Но нынешним утром, одеваясь, она смотрела новости, узнала об ужасной истории с копом-убийцей и уничтожением целой семьи и никак не могла отделаться от мыслей об этом. В тихой студии фотография Давинии Вобурн, показанная по телевидению, снова и снова возникала перед мысленным взором Никки, словно образ призрака, материализующегося из облака эктоплазмы. Она запрограммировала проигрыватель на несколько часов компакт-дисков Конни Довер,[23] надеясь, что призрачная кельтская музыка отвлечет ее от призрачного лица этого несчастного ребенка.

Несмотря на новости и тревожащую картину с изображением детей, настроение дома оставалось веселым и радостным. Давящая атмосфера последних дней, которая так резко исчезла днем раньше, никак не давала о себе знать… до десяти минут третьего.

Никки доводила до ума третий вариант предварительного наброска, когда настроение дома поменялось так разительно и внезапно, что она посмотрела на часы, словно хотела зафиксировать точный момент автомобильной аварии на улице или первые мгновения рокового пике авиалайнера.

Она начала подниматься из-за чертежной доски, будто вдруг возникшая ситуация требовала ее внимания, но замялась и вновь села. Она не слышала шума, или воплей, или тревожных криков. В доме царили тишина и покой, как и минутой раньше, в 14:09.

Подумав, она решила, что перемена настроения, конечно же, у нее. Дом не мог менять настроение, как не мог менять мнение о чем-либо.

Тем не менее внезапность такой трансформации выглядела странно. Никки не страдала маниакально-депрессивным психозом. Не падала в пропасть депрессии и не чувствовала, будто ее сердце возносится к небу, как шарик, наполненный гелием.

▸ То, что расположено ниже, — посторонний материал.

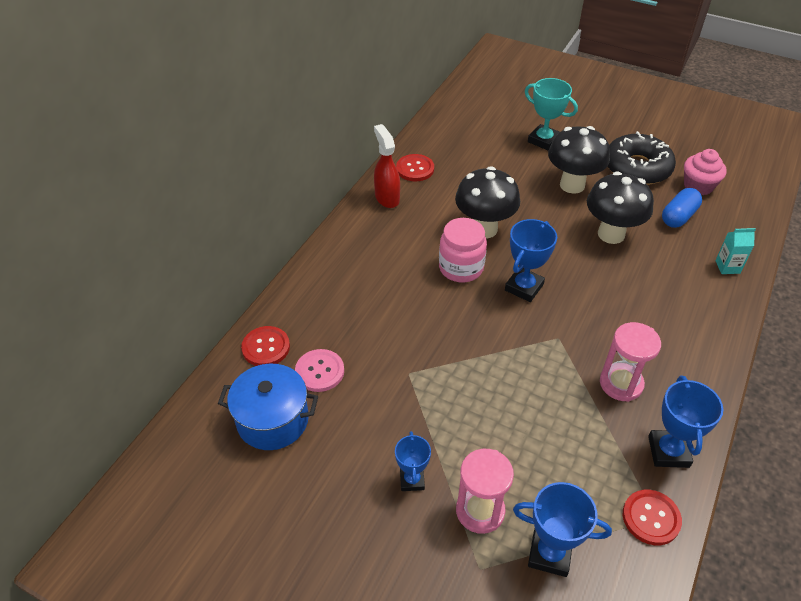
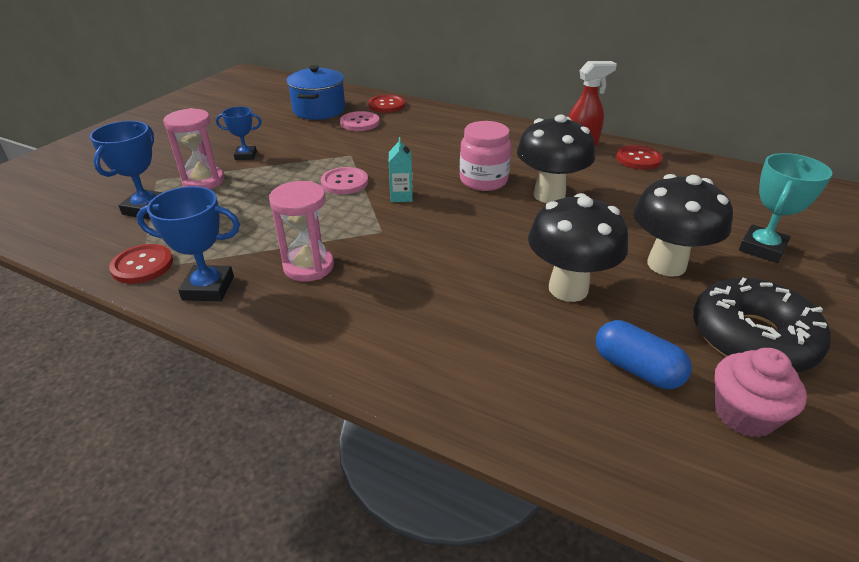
camera: 90 degrees right, 10 degrees down
blue trophy [505,219,557,302] -> none
turquoise carton [715,228,756,274] -> turquoise carton moved to [389,137,413,202]
none -> pink button [321,167,368,194]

Вместо того чтобы взять карандаш, она слушала, как Конни Довер поет «Остролист и плющ», и ее очаровывала каждая фраза и нота. Когда же она вновь начала рисовать, ее не отпускала мысль, что где-то в доме что-то не так.

* * *

После ухода Лайонела Тимминса Джон думал, что ему уже не уснуть. Посидел в кресле, читая «Дейли пост», но вскоре отложил газету.

Во сне он шел по многочисленным подземным комнатам и бесконечным коридорам, поднимался и спускался по высеченным в камне лестницам, закругляющимся, как поверхности Мебиуса, и это сооружение без единого выхода говорило: «Твой поход безнадежен, твоя сила неадекватна, твой план спасения бесполезен». Он брел в одиночестве, но в какой-то момент грубый голос обратился к нему из лабиринта: «Погибель». Голос прозвучал так же, как голос Лайонела, когда тот наклонялся над креслом, чтобы тряхнуть Джона за плечо, и он разбудил его, но лишь на короткие мгновения, которых хватило, чтобы взглянуть на часы, стоявшие на письменном столе. 14:10. Он спал меньше часа. А потом вновь вернулся в лабиринт, вырубленный в горе надгробного гранита.

* * *

Поскольку во второй половине дня не намечался ни урок математики со стариком Синявским, ни выезд на урок рисования, где его ждали Лаура Лея Хайсмит и ее идеальный рот, Зах спустился вниз, в маленький тренажерный зал, находящийся рядом с гаражом, чтобы поупражняться с железом. Даже более крепкий, чем большинство тринадцатилетних подростков, он знал, что через пару месяцев ему исполнится четырнадцать лет, а через три с половиной года он, скорее всего, завербуется в морскую пехоту, и не хотел терять форму. Ему требовалось ворочать трехнутое железо точно так же, как голодающей обезьяне в эксперименте Павлова требовалось дернуть за ручку, чтобы получить съестное.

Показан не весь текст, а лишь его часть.